- Exercise prompt: Search the lines of the records for the word "size", and copy every line that has it.

- Data extracts:
• • • •
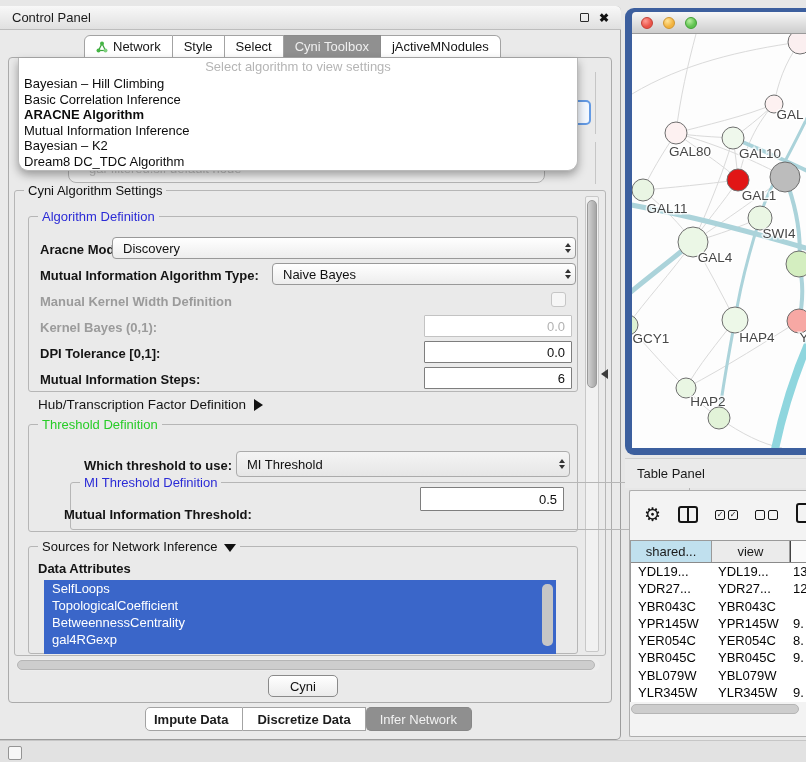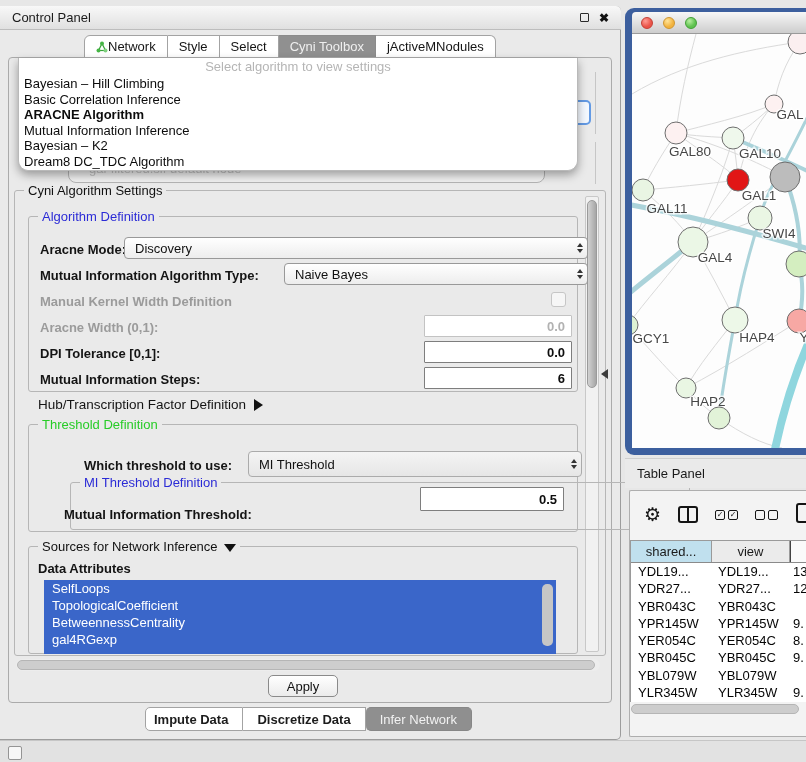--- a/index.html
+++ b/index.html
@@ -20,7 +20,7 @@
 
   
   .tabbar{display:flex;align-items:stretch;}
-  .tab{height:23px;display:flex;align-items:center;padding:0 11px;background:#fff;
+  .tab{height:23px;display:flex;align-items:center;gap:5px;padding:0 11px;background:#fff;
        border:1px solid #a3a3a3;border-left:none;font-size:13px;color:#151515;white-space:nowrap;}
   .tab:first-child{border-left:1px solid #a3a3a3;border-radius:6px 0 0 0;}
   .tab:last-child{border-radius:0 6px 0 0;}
• • • •
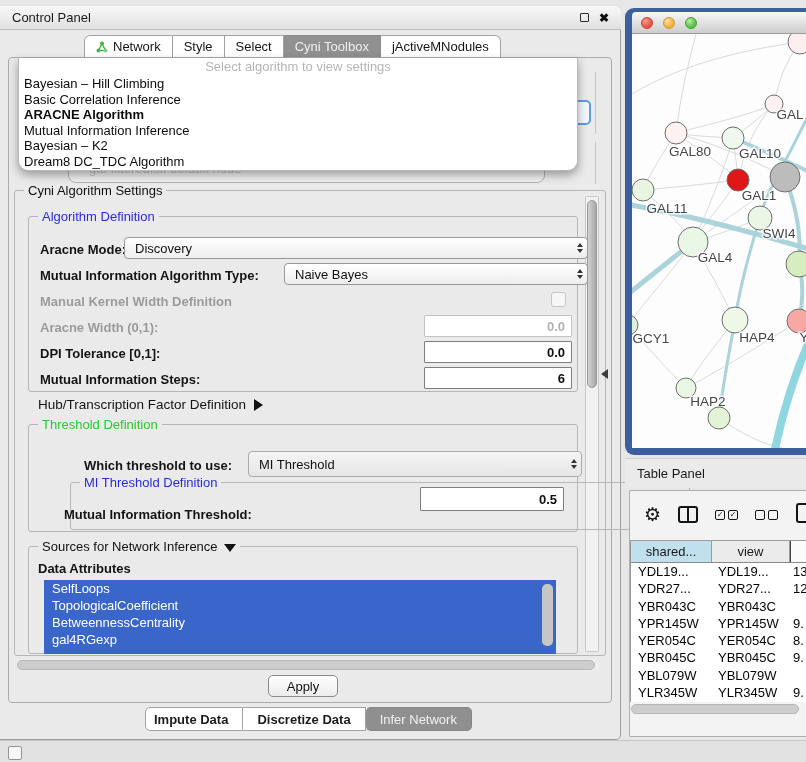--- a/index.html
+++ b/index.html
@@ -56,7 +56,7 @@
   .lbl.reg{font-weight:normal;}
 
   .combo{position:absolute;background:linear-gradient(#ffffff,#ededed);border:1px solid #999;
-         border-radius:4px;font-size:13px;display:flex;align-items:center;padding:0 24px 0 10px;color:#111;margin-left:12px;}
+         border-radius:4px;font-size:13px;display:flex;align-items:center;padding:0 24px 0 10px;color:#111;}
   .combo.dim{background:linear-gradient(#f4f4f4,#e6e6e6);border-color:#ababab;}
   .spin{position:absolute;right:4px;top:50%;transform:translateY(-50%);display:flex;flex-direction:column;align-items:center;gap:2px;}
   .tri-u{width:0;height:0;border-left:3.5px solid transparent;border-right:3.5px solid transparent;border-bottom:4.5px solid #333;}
• • • •
- Answer to this task:
        border:1px solid #a3a3a3;border-left:none;font-size:13px;color:#151515;white-space:nowrap;}
-         border-radius:4px;font-size:13px;display:flex;align-items:center;padding:0 24px 0 10px;color:#111;margin-left:12px;}
+         border-radius:4px;font-size:13px;display:flex;align-items:center;padding:0 24px 0 10px;color:#111;}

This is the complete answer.